よもぎは『よし』と言うまでごはんを食べない。だから、彼女の前へフードを盛った彼女専用のお皿を置いても、決してがっついたりしない。おじさんのしつけのたまものだ。
おじさんの真似をして『お手』と『おかわり』をさせると、よもぎは文句も言わず(本当は言いたいのかもしれないけど)、気高く、美しく、しなやかにしてくれる。
「よしっ。食べていいぞお」
本当にかわいいやつだ。はぐはぐとごはんを頬張るその頭を撫でると、彼女は答えるようにあたしを見上げた。
「……よもぎは、さみしくない?」
ひとり言みたいにつぶやいた。
「お母さんがいなくなってさ、さみしいなって思ったりしなかった?」
自分でもバカバカしい質問だとは思う。よもぎは不思議そうにあたしを見上げている。
よもぎがしゃべったらいいのになあ。さみしいよって、いまここでそう言ってくれたら、あたしは泣きながらよもぎを抱きしめちゃうかもしれない。

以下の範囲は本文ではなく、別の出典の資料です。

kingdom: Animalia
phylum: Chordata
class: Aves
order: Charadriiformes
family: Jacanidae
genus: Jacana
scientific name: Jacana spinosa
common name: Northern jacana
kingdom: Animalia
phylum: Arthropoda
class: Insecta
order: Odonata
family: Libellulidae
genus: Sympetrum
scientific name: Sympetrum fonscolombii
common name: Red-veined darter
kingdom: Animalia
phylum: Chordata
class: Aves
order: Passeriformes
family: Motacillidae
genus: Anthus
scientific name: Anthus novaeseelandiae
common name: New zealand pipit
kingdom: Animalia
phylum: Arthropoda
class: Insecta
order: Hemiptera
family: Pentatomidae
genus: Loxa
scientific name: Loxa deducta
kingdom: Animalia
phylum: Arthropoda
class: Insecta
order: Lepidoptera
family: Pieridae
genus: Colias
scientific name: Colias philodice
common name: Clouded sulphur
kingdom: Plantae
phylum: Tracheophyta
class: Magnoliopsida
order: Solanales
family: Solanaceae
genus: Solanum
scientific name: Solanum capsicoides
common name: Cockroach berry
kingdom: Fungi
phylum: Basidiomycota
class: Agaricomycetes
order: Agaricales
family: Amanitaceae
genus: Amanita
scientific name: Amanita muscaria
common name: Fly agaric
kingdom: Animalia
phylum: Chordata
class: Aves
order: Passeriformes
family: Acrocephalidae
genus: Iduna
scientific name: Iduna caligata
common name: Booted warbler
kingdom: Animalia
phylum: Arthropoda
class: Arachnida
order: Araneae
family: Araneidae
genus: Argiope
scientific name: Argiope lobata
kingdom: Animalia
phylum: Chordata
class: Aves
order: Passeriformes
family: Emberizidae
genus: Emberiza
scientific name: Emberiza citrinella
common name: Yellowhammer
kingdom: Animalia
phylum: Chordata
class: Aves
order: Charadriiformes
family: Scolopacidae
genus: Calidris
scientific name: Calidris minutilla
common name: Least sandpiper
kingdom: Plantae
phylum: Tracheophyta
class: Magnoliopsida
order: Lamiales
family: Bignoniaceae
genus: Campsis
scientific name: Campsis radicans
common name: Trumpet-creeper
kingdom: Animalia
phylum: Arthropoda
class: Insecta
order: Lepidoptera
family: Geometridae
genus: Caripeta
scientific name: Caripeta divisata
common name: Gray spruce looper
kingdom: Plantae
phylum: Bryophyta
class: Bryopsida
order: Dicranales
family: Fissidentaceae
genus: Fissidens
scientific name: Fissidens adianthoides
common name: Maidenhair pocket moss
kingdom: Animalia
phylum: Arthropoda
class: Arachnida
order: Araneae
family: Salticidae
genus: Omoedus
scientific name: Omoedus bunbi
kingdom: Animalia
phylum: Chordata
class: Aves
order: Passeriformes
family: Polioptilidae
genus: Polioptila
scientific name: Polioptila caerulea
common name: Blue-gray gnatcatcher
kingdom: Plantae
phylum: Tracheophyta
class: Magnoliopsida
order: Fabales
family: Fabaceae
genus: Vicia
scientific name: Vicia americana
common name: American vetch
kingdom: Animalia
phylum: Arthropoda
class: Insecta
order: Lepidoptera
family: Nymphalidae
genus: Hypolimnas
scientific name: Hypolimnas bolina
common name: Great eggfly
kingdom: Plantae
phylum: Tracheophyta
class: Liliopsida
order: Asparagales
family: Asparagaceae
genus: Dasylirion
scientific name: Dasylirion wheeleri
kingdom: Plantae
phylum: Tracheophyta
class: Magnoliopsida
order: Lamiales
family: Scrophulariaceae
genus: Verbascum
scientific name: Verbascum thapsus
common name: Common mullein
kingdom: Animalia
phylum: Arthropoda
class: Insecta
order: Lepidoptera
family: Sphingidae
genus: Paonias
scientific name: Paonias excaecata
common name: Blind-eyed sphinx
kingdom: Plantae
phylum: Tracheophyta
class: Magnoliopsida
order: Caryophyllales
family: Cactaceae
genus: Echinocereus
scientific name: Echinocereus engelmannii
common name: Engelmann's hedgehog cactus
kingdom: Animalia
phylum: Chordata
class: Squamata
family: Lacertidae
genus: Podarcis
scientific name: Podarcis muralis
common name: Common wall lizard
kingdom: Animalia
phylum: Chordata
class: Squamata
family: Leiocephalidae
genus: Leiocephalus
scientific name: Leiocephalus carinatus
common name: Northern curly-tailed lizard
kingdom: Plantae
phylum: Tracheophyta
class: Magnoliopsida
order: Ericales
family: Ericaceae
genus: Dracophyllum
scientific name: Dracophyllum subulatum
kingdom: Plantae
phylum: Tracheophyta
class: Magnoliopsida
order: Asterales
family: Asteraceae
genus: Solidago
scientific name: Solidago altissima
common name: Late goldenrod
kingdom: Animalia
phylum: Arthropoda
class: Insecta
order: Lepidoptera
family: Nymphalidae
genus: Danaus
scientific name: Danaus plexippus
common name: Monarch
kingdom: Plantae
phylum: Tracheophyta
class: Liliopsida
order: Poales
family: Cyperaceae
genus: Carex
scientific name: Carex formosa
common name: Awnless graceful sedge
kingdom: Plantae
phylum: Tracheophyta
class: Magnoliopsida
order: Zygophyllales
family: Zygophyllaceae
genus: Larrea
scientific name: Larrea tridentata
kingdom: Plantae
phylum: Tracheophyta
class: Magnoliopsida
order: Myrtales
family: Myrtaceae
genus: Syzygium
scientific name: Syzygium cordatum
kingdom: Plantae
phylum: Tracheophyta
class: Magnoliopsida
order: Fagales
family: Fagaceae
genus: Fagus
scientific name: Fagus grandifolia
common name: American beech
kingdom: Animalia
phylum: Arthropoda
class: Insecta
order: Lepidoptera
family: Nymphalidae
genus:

クロワッサンを一口大にちぎっては口に放りこんだ。そしていちいちコーヒーで流しこんだ。砂糖とミルクをたっぷり入れた、甘ったるいコーヒー。
甘いクロワッサンとコーヒーが口のなかで混ざりあって、あまりの甘さに舌が溶けてしまいそうだ。
わん、と、よもぎが吠えた。吠えたというより、鳴いた。
「そうだよね。さみしくなんかないか。よもぎには、おじさんがいるもんね」
よもぎがあたしの足に頬をすり寄せ、目を閉じる。
まるで慰められているみたいだった。嫌な意味じゃないよ。だってすごく、優しい温もりだった。
あなたももう家族だよ、私とカズユキがいるよって。なんだかそう言ってくれているみたいだ。
やっぱりよもぎはセンパイで、あたしはコウハイなんだと思い知らされた。